Artigo publicado no IHU:
O ateísmo religioso de Ronald Dworkin
O último livro do filósofo Ronald Dworkin (1913-2013) foi publicado na Itália pela editora Il Mulino, com o título Religione senza Dio. Publicamos aqui o comentário do cientista político italiano Sebastiano Maffettone, professor da Libera Università Internazionale degli Studi Sociali Guido Carli de Roma.
O artigo foi publicado no blog Sperare per Tutti, 25-06-2014. A tradução é de Moisés Sbardelotto.
Eis o texto.
Correndo o risco de cansar os meus 25 leitores, assinalo o lançamento do livro póstumo de Ronald Dworkin, Religion without God. Eu já tinha falado a respeito dele antes que o livro saísse, por ocasião da publicação de um artigo de Dworkin sobre o mesmo tema.
O lançamento do livro, porém, permite uma melhor exposição das ideias do autor e, acima de tudo, as apresenta em um marco geral mais claro. O principal problema discutido continua sendo o "ateísmo religioso". A tese central defende que a religião é mais profunda e importante do que Deus.
A religião de que fala Dworkin corresponde kantianamente à ética. Não qualquer tipo de ética, contudo, serve para essa tarefa. Deve-se tratar de uma ética baseada na ideia de valor objetivo. O valor, nessa ótica, permeia o universo e nos leva a pensar que a vida humana tem um sentido, e o mundo, uma ordem.
Segue-se daí que a divisão clássica entre pessoas religiosas e não religiosas é grosseira demais. Seria melhor dividi-las em crentes e não crentes, em que os crentes também incluem aqueles que compartilham de uma ética baseada no valor objetivo. Estes podem muito bem não acreditar em um Deus pessoal como o da Capela Sistina, mas acreditam em uma espécie de força espiritual que permeia a nós e ao mundo.
Depois de um primeiro capítulo introdutório, em que se apresenta a tese principal com os seus adiantamentos na literatura e na ciência, há três capítulos: o primeiro, dedicado ao universo, à física e ao sublime; o segundo, à liberdade religiosa; o terceiro, à morte e à imortalidade.
A tese central do capítulo introdutório afirma que as religiões teístas – como judaísmo, cristianismo e Islã – sempre têm dois aspectos, um científico e um valorial. A parte científica refere-se ao nascimento do universo e à origem da vida. A parte valorial nos diz como deveríamos viver e por quê. Dworkin argumenta – seguindo Hume – que a parte científica de uma religião não pode fundar a valorial, e que alguns ateus e os religiosos podem compartilhar a parte valorial.

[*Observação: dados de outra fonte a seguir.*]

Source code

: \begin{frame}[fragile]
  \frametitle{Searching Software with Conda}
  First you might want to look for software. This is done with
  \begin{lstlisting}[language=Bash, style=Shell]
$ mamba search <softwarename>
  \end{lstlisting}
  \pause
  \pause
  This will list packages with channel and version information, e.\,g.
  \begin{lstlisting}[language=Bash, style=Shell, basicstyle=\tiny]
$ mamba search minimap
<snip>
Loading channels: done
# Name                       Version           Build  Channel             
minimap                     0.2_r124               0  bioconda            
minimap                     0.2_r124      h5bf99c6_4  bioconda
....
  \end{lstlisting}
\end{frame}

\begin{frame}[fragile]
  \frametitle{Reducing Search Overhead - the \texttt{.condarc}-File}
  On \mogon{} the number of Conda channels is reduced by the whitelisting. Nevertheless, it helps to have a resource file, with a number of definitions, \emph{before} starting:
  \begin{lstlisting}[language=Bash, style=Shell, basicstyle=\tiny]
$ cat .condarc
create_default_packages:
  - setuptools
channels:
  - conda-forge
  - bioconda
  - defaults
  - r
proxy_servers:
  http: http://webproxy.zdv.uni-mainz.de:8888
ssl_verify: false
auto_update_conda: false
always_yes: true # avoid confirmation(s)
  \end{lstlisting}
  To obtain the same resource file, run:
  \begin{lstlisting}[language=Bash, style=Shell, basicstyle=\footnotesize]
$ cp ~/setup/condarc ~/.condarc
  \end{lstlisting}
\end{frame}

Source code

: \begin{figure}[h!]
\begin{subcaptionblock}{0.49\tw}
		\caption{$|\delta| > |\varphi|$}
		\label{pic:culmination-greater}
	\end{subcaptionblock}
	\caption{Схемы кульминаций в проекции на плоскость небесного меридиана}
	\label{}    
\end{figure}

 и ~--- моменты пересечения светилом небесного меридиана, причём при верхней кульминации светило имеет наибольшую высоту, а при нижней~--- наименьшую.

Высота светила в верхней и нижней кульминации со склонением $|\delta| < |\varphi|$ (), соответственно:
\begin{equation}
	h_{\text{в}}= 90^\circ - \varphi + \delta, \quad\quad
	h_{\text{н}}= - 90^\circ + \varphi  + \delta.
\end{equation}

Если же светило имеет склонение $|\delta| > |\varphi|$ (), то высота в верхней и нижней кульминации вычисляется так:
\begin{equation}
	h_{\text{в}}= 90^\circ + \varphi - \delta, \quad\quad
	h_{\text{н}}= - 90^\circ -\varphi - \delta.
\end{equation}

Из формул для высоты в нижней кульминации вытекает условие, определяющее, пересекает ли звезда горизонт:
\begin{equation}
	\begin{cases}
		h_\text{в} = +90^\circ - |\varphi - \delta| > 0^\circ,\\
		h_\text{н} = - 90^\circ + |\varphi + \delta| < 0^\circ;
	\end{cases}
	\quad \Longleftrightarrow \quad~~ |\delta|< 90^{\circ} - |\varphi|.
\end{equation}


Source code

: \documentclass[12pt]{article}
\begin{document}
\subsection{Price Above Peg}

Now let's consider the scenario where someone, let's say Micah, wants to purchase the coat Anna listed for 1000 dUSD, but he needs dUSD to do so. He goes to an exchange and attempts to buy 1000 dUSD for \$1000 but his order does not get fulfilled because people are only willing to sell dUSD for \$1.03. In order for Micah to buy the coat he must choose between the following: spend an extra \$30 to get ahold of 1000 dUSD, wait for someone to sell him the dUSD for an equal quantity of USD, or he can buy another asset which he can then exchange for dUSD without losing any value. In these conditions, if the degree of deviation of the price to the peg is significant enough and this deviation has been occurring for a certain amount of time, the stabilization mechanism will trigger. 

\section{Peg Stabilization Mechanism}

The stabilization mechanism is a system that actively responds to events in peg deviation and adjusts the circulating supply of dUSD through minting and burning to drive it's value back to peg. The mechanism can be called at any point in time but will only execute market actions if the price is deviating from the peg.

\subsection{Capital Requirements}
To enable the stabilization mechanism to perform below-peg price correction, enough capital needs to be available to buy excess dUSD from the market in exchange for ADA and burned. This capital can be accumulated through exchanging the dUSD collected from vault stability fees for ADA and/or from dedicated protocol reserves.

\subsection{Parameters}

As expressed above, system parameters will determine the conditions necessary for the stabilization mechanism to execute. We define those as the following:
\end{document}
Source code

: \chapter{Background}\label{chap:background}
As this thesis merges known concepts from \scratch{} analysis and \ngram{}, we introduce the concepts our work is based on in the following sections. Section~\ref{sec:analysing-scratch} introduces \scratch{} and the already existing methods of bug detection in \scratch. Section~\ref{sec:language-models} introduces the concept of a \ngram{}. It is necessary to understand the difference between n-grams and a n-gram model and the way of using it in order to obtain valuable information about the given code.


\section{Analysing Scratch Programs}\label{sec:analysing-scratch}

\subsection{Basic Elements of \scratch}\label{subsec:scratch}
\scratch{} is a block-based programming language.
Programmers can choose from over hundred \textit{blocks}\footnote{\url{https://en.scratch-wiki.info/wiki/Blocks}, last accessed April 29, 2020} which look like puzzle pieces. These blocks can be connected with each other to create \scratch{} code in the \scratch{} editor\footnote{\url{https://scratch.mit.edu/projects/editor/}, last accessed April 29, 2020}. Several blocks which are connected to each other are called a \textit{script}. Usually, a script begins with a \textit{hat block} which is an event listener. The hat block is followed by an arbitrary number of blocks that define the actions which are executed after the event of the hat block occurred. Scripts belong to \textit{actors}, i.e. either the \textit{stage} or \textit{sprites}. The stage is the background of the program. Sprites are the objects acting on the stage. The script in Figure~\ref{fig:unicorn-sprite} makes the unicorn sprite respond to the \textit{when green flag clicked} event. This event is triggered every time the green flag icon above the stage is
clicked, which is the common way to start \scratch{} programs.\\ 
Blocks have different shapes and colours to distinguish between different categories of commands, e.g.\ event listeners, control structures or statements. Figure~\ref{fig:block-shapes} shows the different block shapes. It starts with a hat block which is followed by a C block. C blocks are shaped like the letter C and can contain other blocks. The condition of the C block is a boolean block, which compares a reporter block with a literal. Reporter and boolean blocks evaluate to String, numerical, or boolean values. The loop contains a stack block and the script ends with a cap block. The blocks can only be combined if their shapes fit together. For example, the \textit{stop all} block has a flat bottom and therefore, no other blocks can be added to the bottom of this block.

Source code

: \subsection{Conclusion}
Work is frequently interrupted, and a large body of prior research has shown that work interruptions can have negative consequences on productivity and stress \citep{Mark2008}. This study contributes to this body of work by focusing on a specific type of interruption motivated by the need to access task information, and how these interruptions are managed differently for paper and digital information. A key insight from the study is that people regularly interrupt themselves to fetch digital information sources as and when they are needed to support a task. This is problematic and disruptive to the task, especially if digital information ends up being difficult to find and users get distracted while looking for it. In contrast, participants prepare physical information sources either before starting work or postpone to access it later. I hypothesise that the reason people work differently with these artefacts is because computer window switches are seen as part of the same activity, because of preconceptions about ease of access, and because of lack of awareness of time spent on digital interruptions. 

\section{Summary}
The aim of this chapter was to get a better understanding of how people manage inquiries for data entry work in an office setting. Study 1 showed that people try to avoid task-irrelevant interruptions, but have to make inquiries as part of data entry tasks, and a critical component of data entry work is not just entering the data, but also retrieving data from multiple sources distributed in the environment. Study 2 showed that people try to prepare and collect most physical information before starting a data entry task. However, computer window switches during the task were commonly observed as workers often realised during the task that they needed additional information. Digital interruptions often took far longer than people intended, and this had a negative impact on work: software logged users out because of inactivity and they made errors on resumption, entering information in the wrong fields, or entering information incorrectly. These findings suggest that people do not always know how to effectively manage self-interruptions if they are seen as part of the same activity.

Desse ponto de vista, o livro é mais uma crítica ao ateísmo militante – o que segue o estilo de um Dawkins, para que nos entendamos – do que à religiosidade teísta.
O segundo capítulo busca uma explicação teórica, ligada à física – o livro tem origem nas Einstein Lecturas, proferidas por Dworkin em Berna, em dezembro de 2011 –, da beleza do universo, do sublime que vemos no fundo da pesquisa. Depois de um virtuoso excursus entre arte e física teórica, Dworkin chega a defender que o sublime consiste na inevitabilidade do que acontece.
O terceiro capítulo trata da liberdade religiosa, dizendo que, mesmo do ponto de vista legal, os ateus crentes devem ser assimilados aos religiosos.
O último capítulo, sobre morte e imortalidade, tem um caráter especial se considerarmos que Dworkin o escreveu durante um período em que a leucemia que o levaria à morte, em fevereiro de 2013, se agravava. Não há a necessidade de um deus pessoal – sugere Dworkin – para dar um sentido a vida após a morte. Basta que acreditemos realmente na vida e no valor objetivo da nossa experiência, comportando-nos de uma maneira coerente com isso.
Dworkin certamente era um grande estudioso, mas não um especialista em teologia. Pessoalmente, sou fascinado pela sua tese central sobre o valor e acredito com convicção que ser ateu não envolve ceticismo moral. Espero também que alguns teólogos de valia levem a sério a sua tese e a discutam.